| Source text |
----
UN expert urges review of laws dealing with discrimination

Saying current legislation is insufficient to address discrimination, the United Nations Expert on Minorities has recommended a review of laws to assess their impact.

In the report on her mission to Guyana, Gay McDougall suggested that the government should establish a programme to monitor the extent to which anti-discrimination protections have been used as the basis for criminal and other legal proceedings. She added that there should be a data-driven evaluation of the Ethnic Relations Commission (ERC) and the Office of the Ombudsman, which should lead to a re-evaluation of “whether additional, more effective mechanisms should be created to tackle aggressively ethnic discrimination.” McDougall said there is a lack of information on the impact of the current protections in the Constitution and statutes.

The Guyana government has issued a strong response to McDougall’s report, criticising her characterisation of the country as ethnically polarized, while calling her findings grossly inaccurate and extremely offensive.

McDougall, who visited Guyana between July 28 and August 1 last year, has warned that ethnic divisions entrenched in society could escalate into violence and urged government to take urgent steps towards national reconciliation, including the establishment of an open dialogue on inclusive governance. She also expressed concern about the stigmatisation of young Afro-Guyanese males and entire communities, saying they reported feelings of being excluded, discriminated against and victimised.

The government has accused McDougall of failing to incorporate its views adequately into her report, misleading it about her mission and of being susceptible to the wiles of extremists. Through its Permanent Mission to the UN, the government has submitted an official response to the Human Rights Council, registering its “profound concern” about the scant regard with which it was treated, while arguing in detail against her conclusions. The government has also questioned McDougall’s focus on one ethnic group to the exclusion of others that constitute real minorities.

Last week, the main opposition PNCR claimed the report has exposed the PPP/C administration for its discriminatory practices and poor governance. Although the party said it would issue a comprehensive statement at a later time, it condemned the government’s “raw and angry’ response to the report as being “misguided.” It said: “Rather than looking objectively at the recommendations of the report, the [government] has opted to do what it has done in similar circumstances: it has attacked the messenger rather than the message.”

Looking at “Non-Discrimination and Equality,” McDougall noted that there are constitutional and legislative provisions in place relating to anti-racism and non-discrimination. Article 149 of the Constitution, she noted, specifically prohibits discrimination on the basis of race, place of origin, political openness, or colour. Also, the Prevention of Discrimination Act 1997 prohibits discrimination in employment on grounds including race, while the Racial Hostility Act prohibits acts which promote hostility or ill-will based on race. Further, the rights provisions of the Constitution and the legislative framework are enforced through the courts and Article 153 empowers the High Court to grant redress of proven allegations of rights denials. McDougall also noted that the Constitution establishes an ombudsman’s office, to investigate claims of discrimination made by individuals, and also caters for human rights commissions including the ERC.
----
Records from a dataset
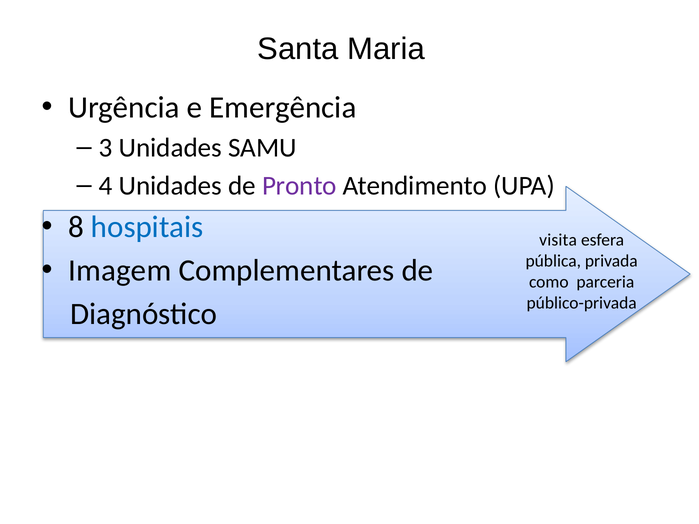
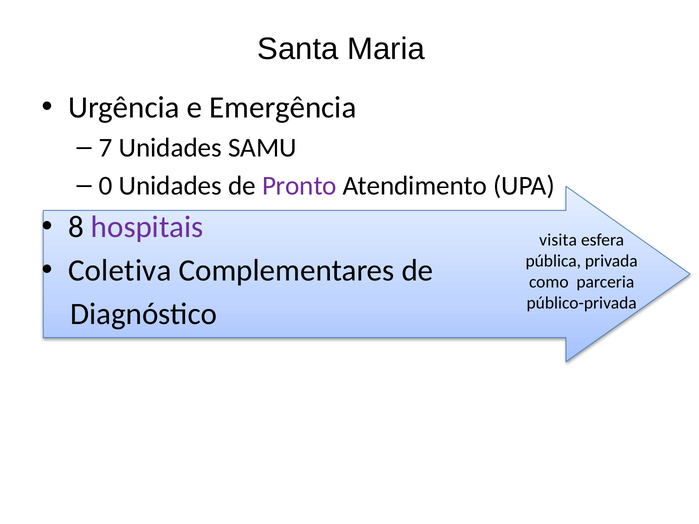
3: 3 -> 7
4: 4 -> 0
hospitais colour: blue -> purple
Imagem: Imagem -> Coletiva
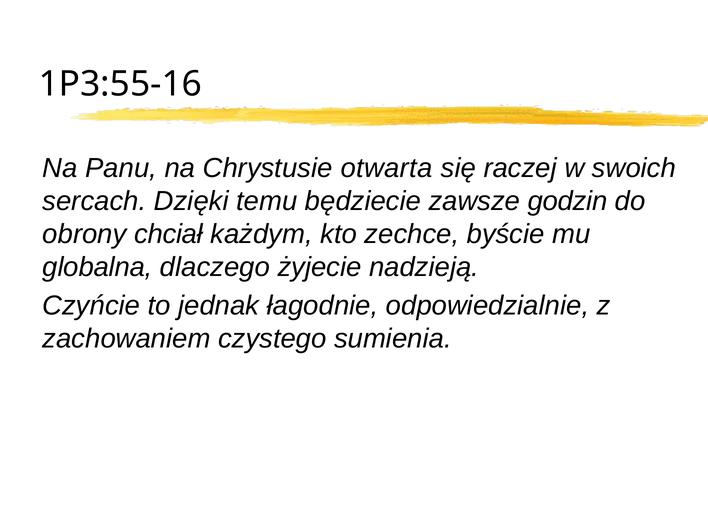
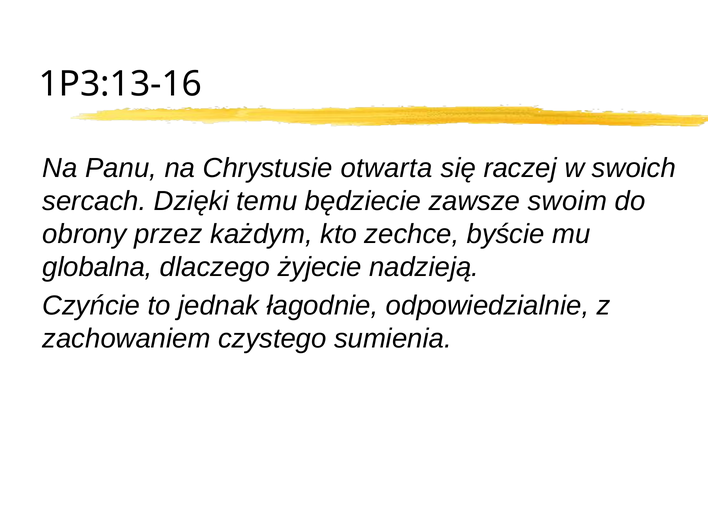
1P3:55-16: 1P3:55-16 -> 1P3:13-16
godzin: godzin -> swoim
chciał: chciał -> przez
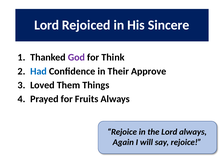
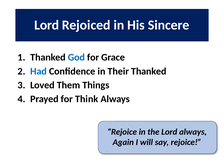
God colour: purple -> blue
Think: Think -> Grace
Their Approve: Approve -> Thanked
Fruits: Fruits -> Think
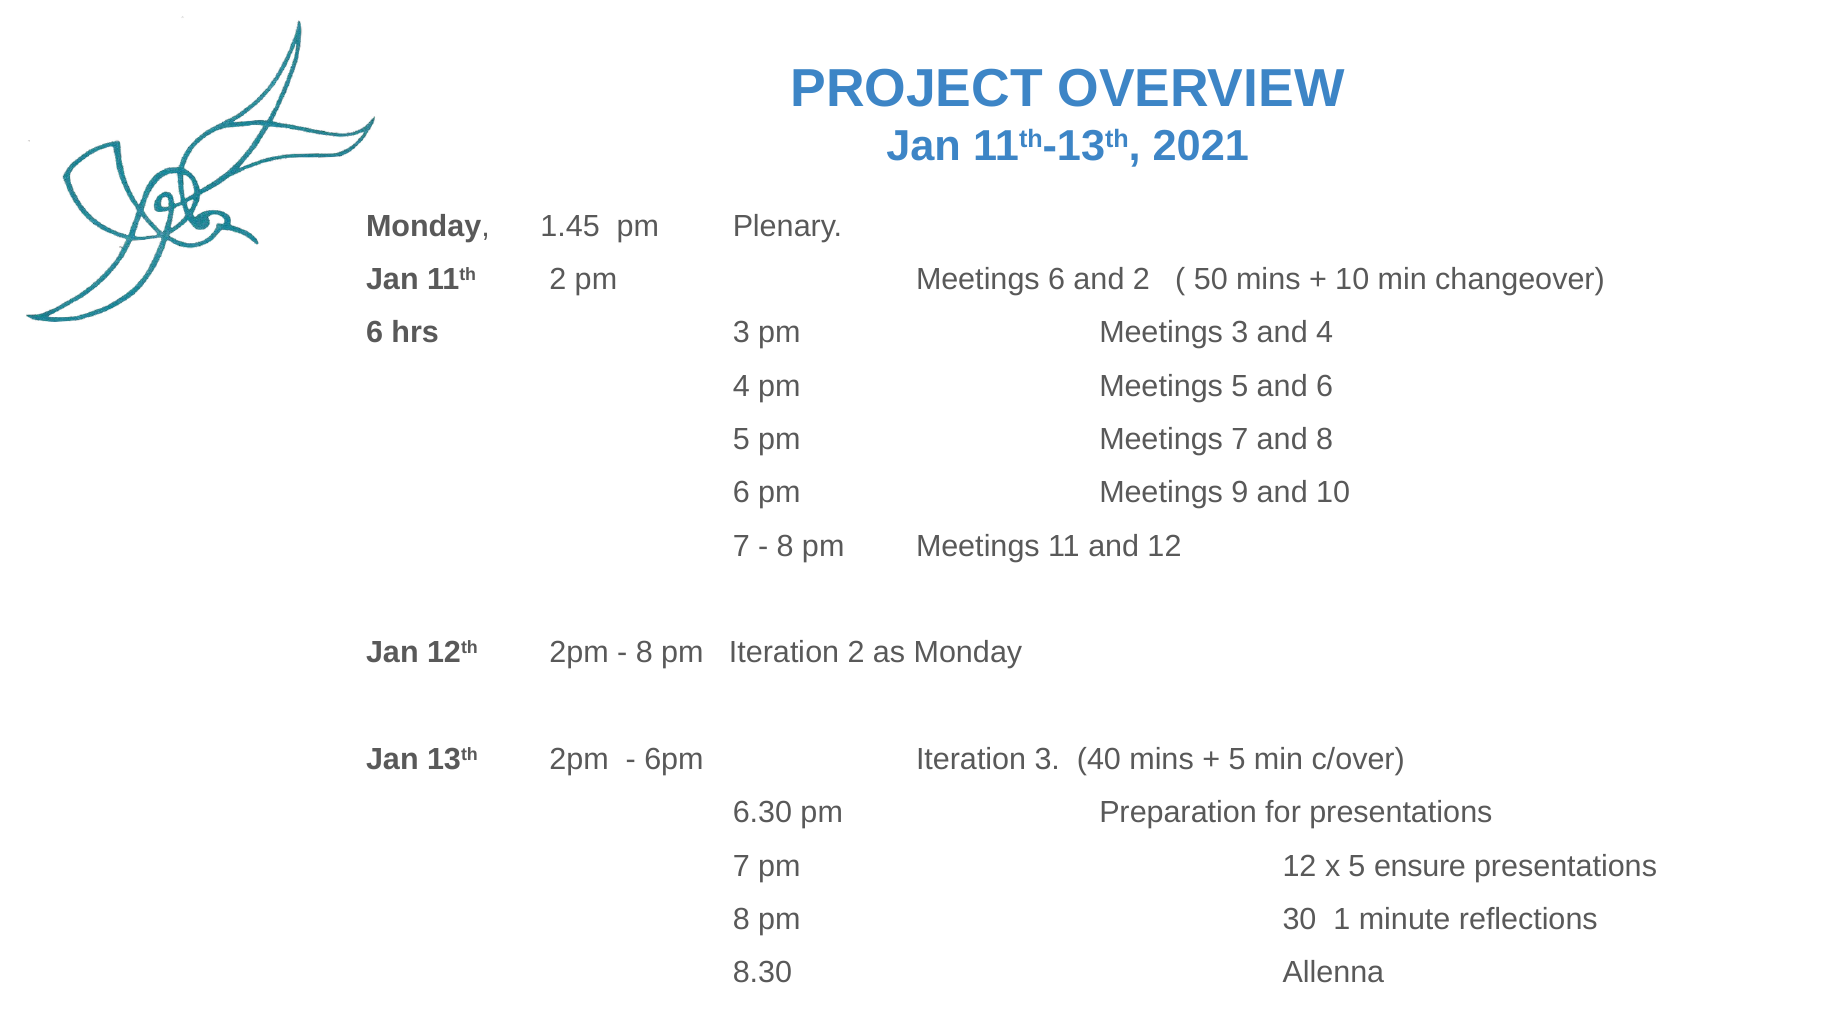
----
| Exercises |
1. Reproduce the dataset rows from the line containing "God colour: purple -> blue" through the end of the rows, inclusive, and omit any pictures.
2. Write a continuation of the article about the UN expert's report on discrimination in Guyana, picking up after its final sentence.
The article on the UN expert's report and the dataset rows are unrelated to each other.

| Expected results |
1.
God colour: purple -> blue
Think: Think -> Grace
Their Approve: Approve -> Thanked
Fruits: Fruits -> Think

2.
However, McDougall said that at the time of her visit only the ERC had been fully established and functioning, though there were issues about whether it was constituted in accordance with the Constitution.  The government noted that the ERC, which has primarily functioned by holding public hearings and issuing reports, has submitted numerous special reports to the National Assembly since 2003. With support from the UNDP Social Cohesion Programme, the ERC has also held numerous peace meetings and it also conducted a series of cross-country multi-stakeholder forums prior to the 2006 general elections, which were without violence.
The ERC held a special series of public consultations on the perceived needs of the
Afro-Guyanese community in November 2007 and the government noted that while it documented a number of criticisms and weaknesses, no significant issues of discrimination emerged. Additionally, the ERC has investigated claims of discrimination but none have been substantiated, while the Labour Ministry has received no such claims in the last five years.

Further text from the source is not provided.